START Data for the task

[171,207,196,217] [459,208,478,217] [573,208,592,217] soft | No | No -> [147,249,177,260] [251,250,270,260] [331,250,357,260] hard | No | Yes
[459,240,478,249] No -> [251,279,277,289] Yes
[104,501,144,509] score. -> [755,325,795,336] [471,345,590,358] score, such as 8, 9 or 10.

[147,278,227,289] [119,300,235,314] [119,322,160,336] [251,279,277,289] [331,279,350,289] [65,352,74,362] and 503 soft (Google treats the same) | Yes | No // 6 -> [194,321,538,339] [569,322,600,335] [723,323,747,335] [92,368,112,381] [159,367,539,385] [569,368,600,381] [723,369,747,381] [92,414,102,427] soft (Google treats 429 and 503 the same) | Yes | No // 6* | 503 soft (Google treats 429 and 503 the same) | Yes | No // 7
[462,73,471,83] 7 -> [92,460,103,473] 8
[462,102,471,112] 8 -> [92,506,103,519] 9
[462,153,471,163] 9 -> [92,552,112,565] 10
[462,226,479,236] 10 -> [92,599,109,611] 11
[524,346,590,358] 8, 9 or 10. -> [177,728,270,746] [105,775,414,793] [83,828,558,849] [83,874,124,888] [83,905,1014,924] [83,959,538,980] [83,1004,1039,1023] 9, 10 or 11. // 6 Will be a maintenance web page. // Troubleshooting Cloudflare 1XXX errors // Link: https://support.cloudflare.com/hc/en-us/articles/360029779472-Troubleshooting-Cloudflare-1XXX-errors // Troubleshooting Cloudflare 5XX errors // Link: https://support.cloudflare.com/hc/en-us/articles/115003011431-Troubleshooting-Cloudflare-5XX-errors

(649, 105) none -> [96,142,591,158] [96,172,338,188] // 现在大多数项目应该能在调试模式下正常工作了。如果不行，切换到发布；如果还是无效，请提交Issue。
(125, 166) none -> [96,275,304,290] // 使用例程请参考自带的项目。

END Data for the task

→ Exercise brief
For this exercise, return the material above in full and exactly.

→ Solution to this task
[171,207,196,217] [459,208,478,217] [573,208,592,217] soft | No | No -> [147,249,177,260] [251,250,270,260] [331,250,357,260] hard | No | Yes
[459,240,478,249] No -> [251,279,277,289] Yes
[104,501,144,509] score. -> [755,325,795,336] [471,345,590,358] score, such as 8, 9 or 10.

[147,278,227,289] [119,300,235,314] [119,322,160,336] [251,279,277,289] [331,279,350,289] [65,352,74,362] and 503 soft (Google treats the same) | Yes | No // 6 -> [194,321,538,339] [569,322,600,335] [723,323,747,335] [92,368,112,381] [159,367,539,385] [569,368,600,381] [723,369,747,381] [92,414,102,427] soft (Google treats 429 and 503 the same) | Yes | No // 6* | 503 soft (Google treats 429 and 503 the same) | Yes | No // 7
[462,73,471,83] 7 -> [92,460,103,473] 8
[462,102,471,112] 8 -> [92,506,103,519] 9
[462,153,471,163] 9 -> [92,552,112,565] 10
[462,226,479,236] 10 -> [92,599,109,611] 11
[524,346,590,358] 8, 9 or 10. -> [177,728,270,746] [105,775,414,793] [83,828,558,849] [83,874,124,888] [83,905,1014,924] [83,959,538,980] [83,1004,1039,1023] 9, 10 or 11. // 6 Will be a maintenance web page. // Troubleshooting Cloudflare 1XXX errors // Link: https://support.cloudflare.com/hc/en-us/articles/360029779472-Troubleshooting-Cloudflare-1XXX-errors // Troubleshooting Cloudflare 5XX errors // Link: https://support.cloudflare.com/hc/en-us/articles/115003011431-Troubleshooting-Cloudflare-5XX-errors

(649, 105) none -> [96,142,591,158] [96,172,338,188] // 现在大多数项目应该能在调试模式下正常工作了。如果不行，切换到发布；如果还是无效，请提交Issue。
(125, 166) none -> [96,275,304,290] // 使用例程请参考自带的项目。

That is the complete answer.